I've been driving cars for ... a looong time. Do I know the process to become a race car driver? The classes I would need to take? The hierarchy of licenses? No. Do I know the further process to be an instructor to teach people to be race car drivers? Definitely not.

Apparently, my awareness and acumen for driving are very low.
Sure. Tell me what races you have been in and what cars you have run and hopefully what races you have won. If the answer is "none of those" then maybe you should look into "how do I become a race car driver", not "how do I become a race car driving instructor".
 
>I would not recommend one of the 4-days-and-you're-done type of classes for the first tech training.

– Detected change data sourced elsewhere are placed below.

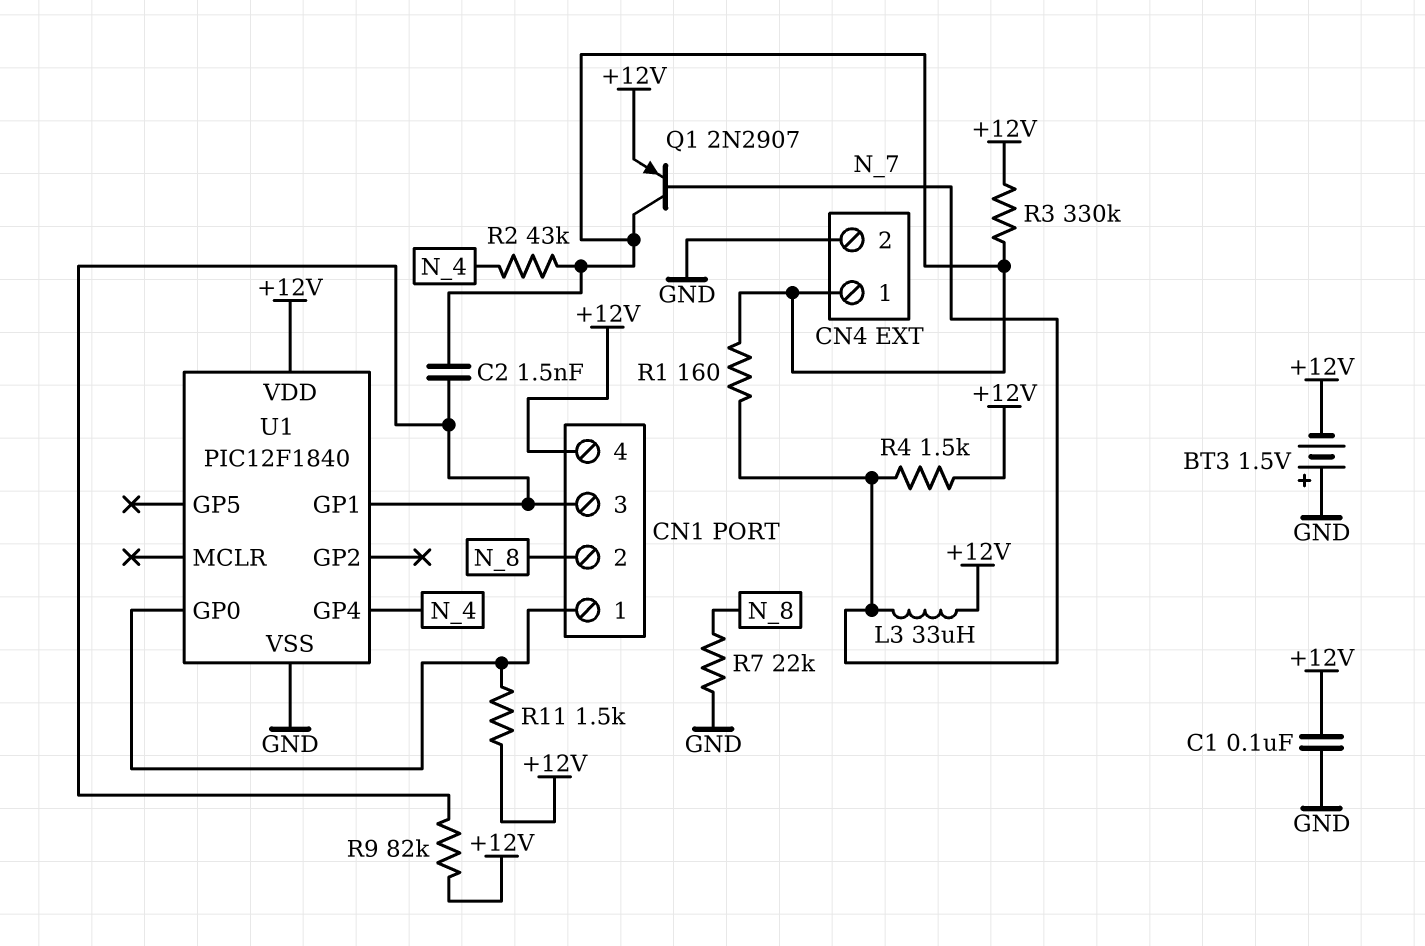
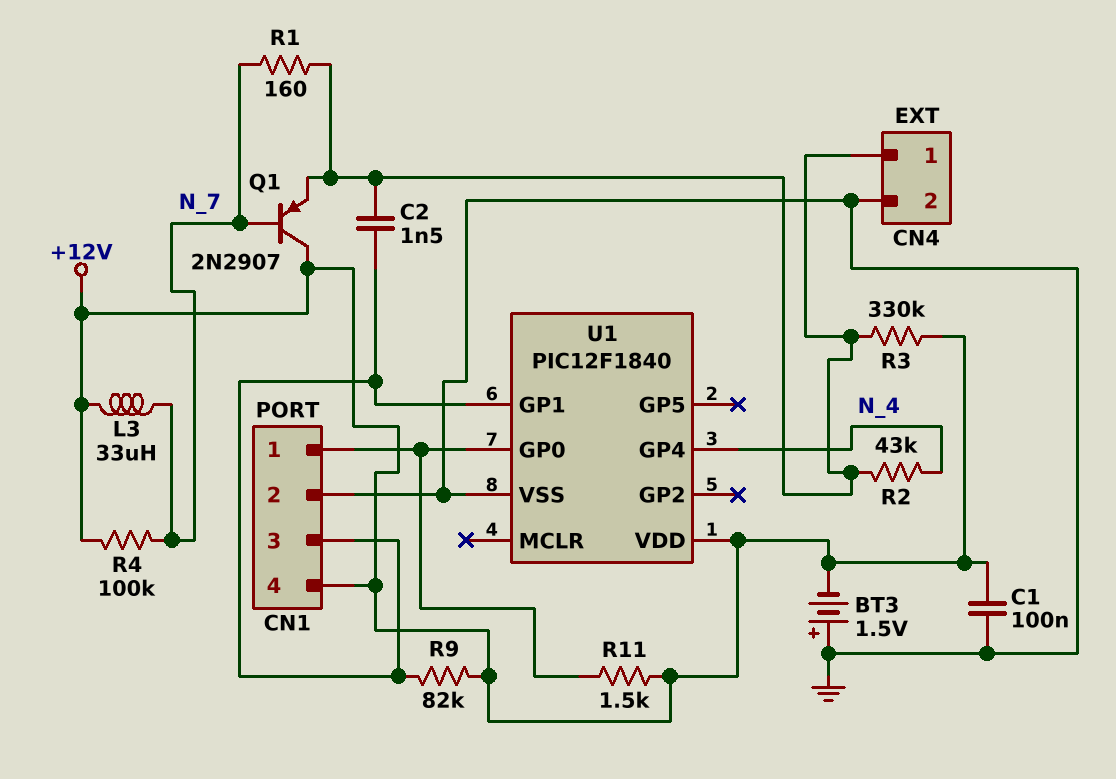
CN1 pin 2: N_8 -> GND
Q1: PNP 2N2907 (B N_7, C CN4/1, E +12V) -> PNP 2N2907 (B N_7, C +12V, E CN4/1)
R4: 1.5k (+12V, N_7) -> 100k (+12V, N_7)
R7: 22k (GND, N_8) -> none

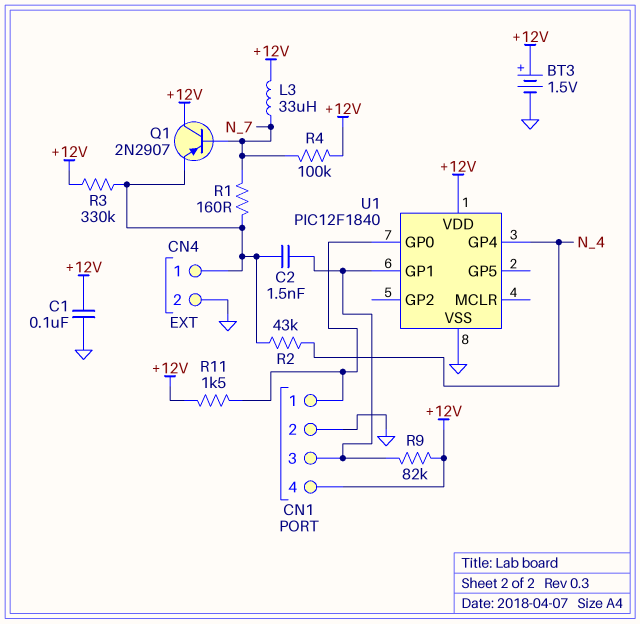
BT3: 1.5V (plus GND, minus +12V) -> 1.5V (plus +12V, minus GND)

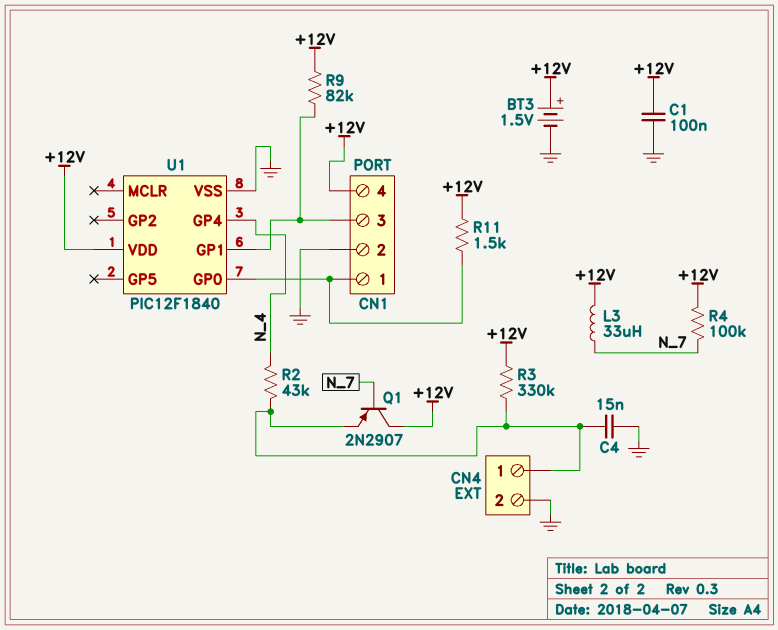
C2: 1.5nF (CN1/3, CN4/1) -> none
C4: none -> 15nF (CN4/1, GND)
R1: 160 (CN4/1, N_7) -> none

I'm surprised that that exists. I've never heard of it. I have studied up on PADI, TDI, and IANTD. Who offers a four day scheme?

I have tons of spare 1st and 2nd stage regs (and SPGs). Do I just have them oxygen cleaned and use them, or, aside from number of ports, are there other specific specs for tec?


Deco for Divers, by Mark Powell, and The Six Skills, by Steve Lewis (aka @Doppler from earlier in this thread).

Thanks for that.

There 3 and 4 day Adv Nitrox and Deco Procedures courses out there. But, I don't really want to post specific links here. I don't want to give the impression that I am knocking any specific individual instructor's class.

For regs, you just need the 1st stage O2 Cleaned on any 1st stage that will be used on a cylinder that has more than 40% Oxygen in it. So, basically, your deco regs.

A swivel turret and a 5th Low Pressure port, on the bottom of the 1st stage, are nice to have. They are not requirements.
 
I don't see a problem with a 4 day AN/DP course when someone is properly prepared before enrolling. That preparation should include a decent amount of experience in either doubles or sidemount.

Your first exposure to that gear should NOT be AN/DP.
 
I don't see a problem with a 4 day AN/DP course when someone is properly prepared before enrolling. That preparation should include a decent amount of experience in either doubles or sidemount.

Your first exposure to that gear should NOT be AN/DP.

I agree. It's just that, in my very limited experience, I have met or read about VERY few prospective AN/DP students who are, as you put it, properly prepared before enrolling. Certainly, I and every one of the students I know who did AN/DP with the instructor I did it with were not remotely prepared in that way. Thus also why, in all those cases, AN/DP took at least 2 months and usually longer.
 
I agree. It's just that, in my very limited experience, I have met or read about VERY few prospective AN/DP students who are, as you put it, properly prepared before enrolling. Certainly, I and every one of the students I know who did AN/DP with the instructor I did it with were not remotely prepared in that way. Thus also why, in all those cases, AN/DP took at least 2 months and usually longer.

My AN/DP surely did not take two months. @kensuf was my instructor and I think I was pretty well prepared for my class. It was a good time.
 
I agree. It's just that, in my very limited experience, I have met or read about VERY few prospective AN/DP students who are, as you put it, properly prepared before enrolling. Certainly, I and every one of the students I know who did AN/DP with the instructor I did it with were not remotely prepared in that way. Thus also why, in all those cases, AN/DP took at least 2 months and usually longer.

I've had too many people come and try to do it in 4 days and when I stopped the class on the 2nd or 3rd day, they got upset. So now, although standards allow otherwise, I won't take someone into AN/DP that hasn't completed an Intro to Tech / Sidemount or Intro to Cave program.
 
LOL: The OP did not read my offer, or at least did not bother to reply.

However, it was serious.

You're always welcome to audit a class you know!

And, the OP should take you up on it.